--- COLLECTED DATA ---

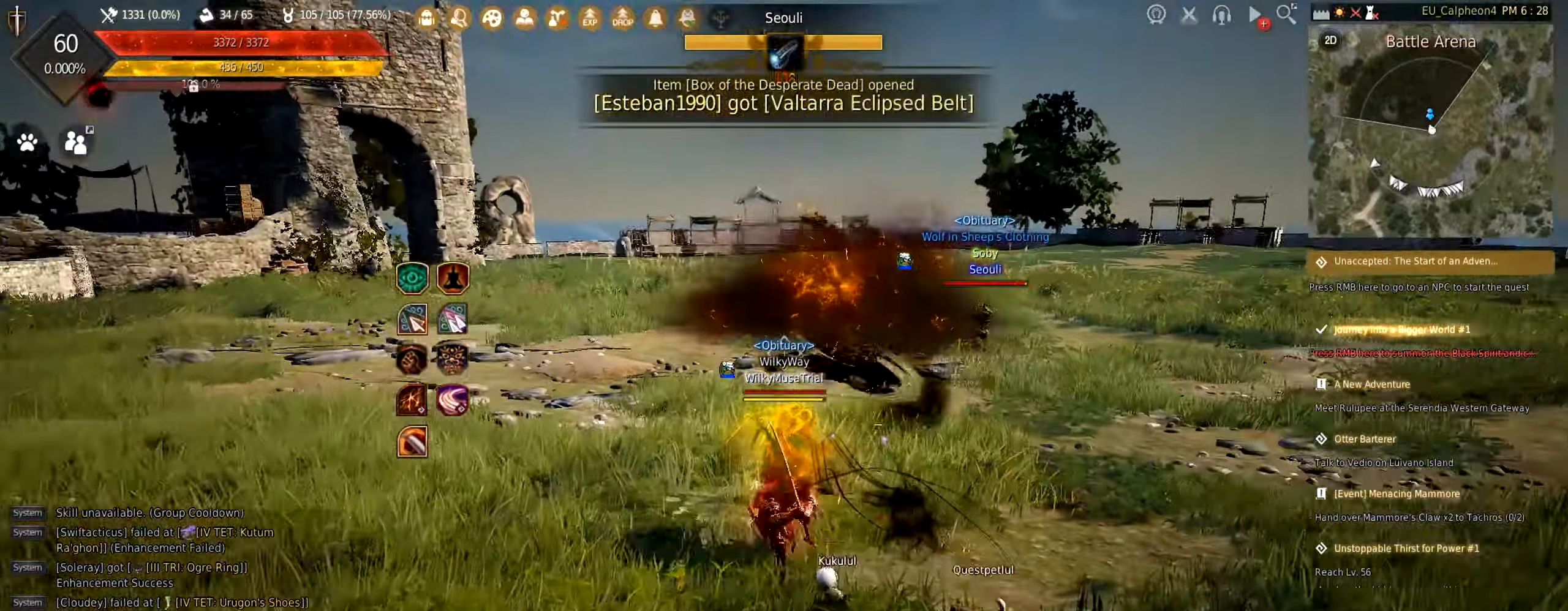
{"keys": ["shift"], "mouse": ["right"], "events": [[33, "mouse_right", "up"], [166, "s", "up"], [250, "shift", "down"], [266, "mouse_right", "down"], [383, "mouse_right", "up"], [466, "mouse_right", "down"]]}
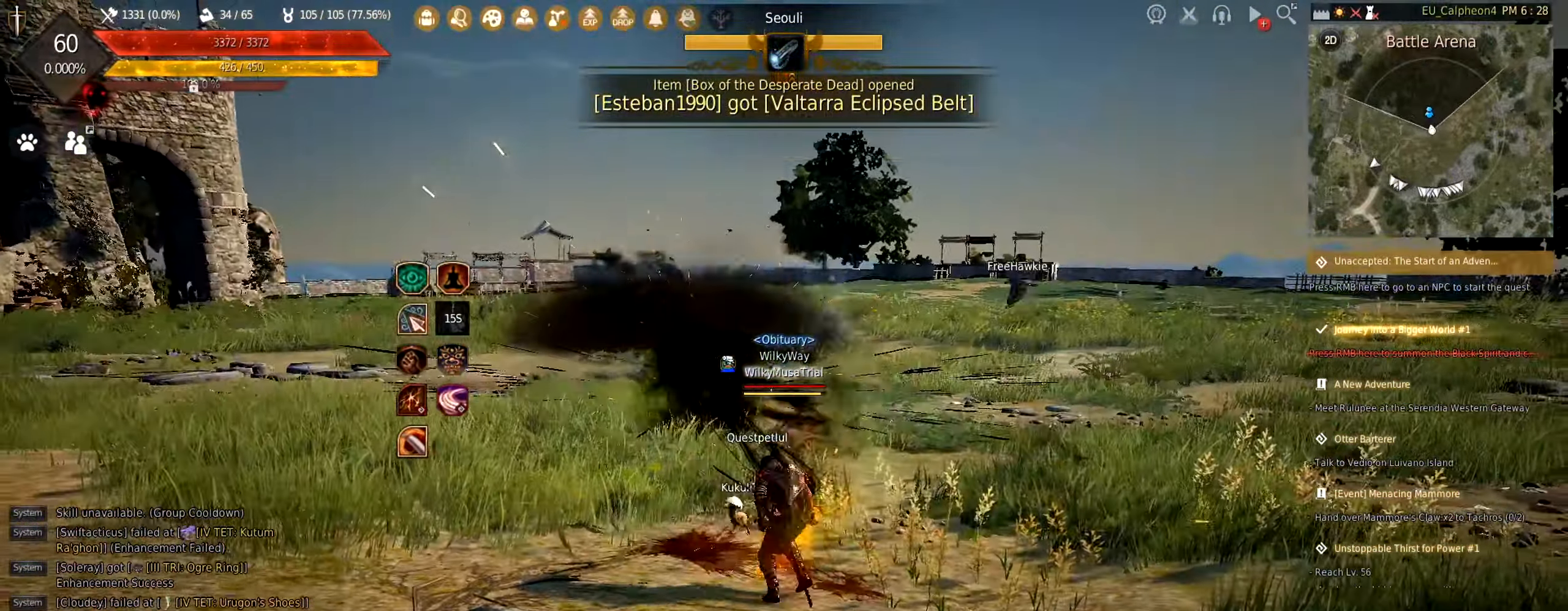
{"keys": ["a", "w"], "mouse": [], "events": [[33, "mouse_right", "up"], [83, "mouse_right", "down"], [216, "mouse_right", "up"], [283, "shift", "up"], [450, "w", "down"], [500, "a", "down"]]}
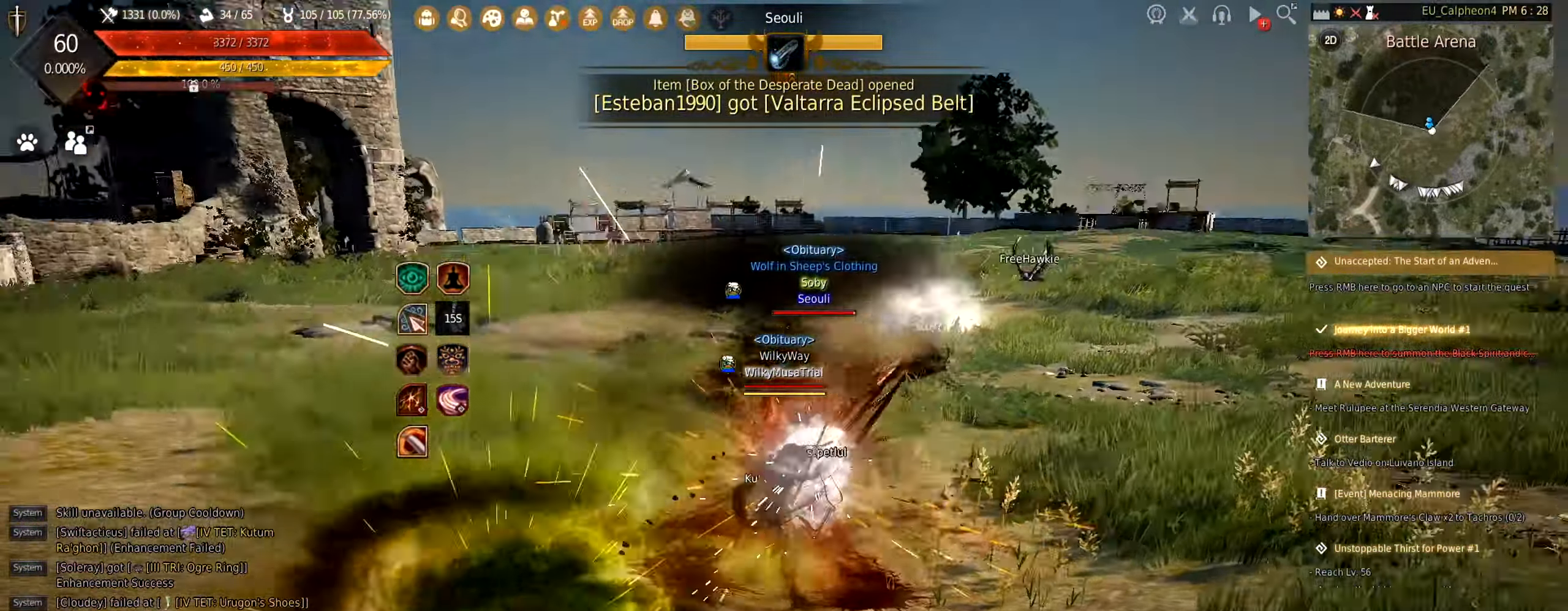
{"keys": ["a", "w"], "mouse": ["right"], "events": [[66, "mouse_right", "down"], [233, "mouse_right", "up"], [400, "mouse_right", "down"]]}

---

== WHAT IS NEEDED ==
The pictures are not wanted, but every line of the listing should be duplicated exactly.

== WRITTEN SOLUTION ==
{"keys": ["shift"], "mouse": ["right"], "events": [[33, "mouse_right", "up"], [166, "s", "up"], [250, "shift", "down"], [266, "mouse_right", "down"], [383, "mouse_right", "up"], [466, "mouse_right", "down"]]}
{"keys": ["a", "w"], "mouse": [], "events": [[33, "mouse_right", "up"], [83, "mouse_right", "down"], [216, "mouse_right", "up"], [283, "shift", "up"], [450, "w", "down"], [500, "a", "down"]]}
{"keys": ["a", "w"], "mouse": ["right"], "events": [[66, "mouse_right", "down"], [233, "mouse_right", "up"], [400, "mouse_right", "down"]]}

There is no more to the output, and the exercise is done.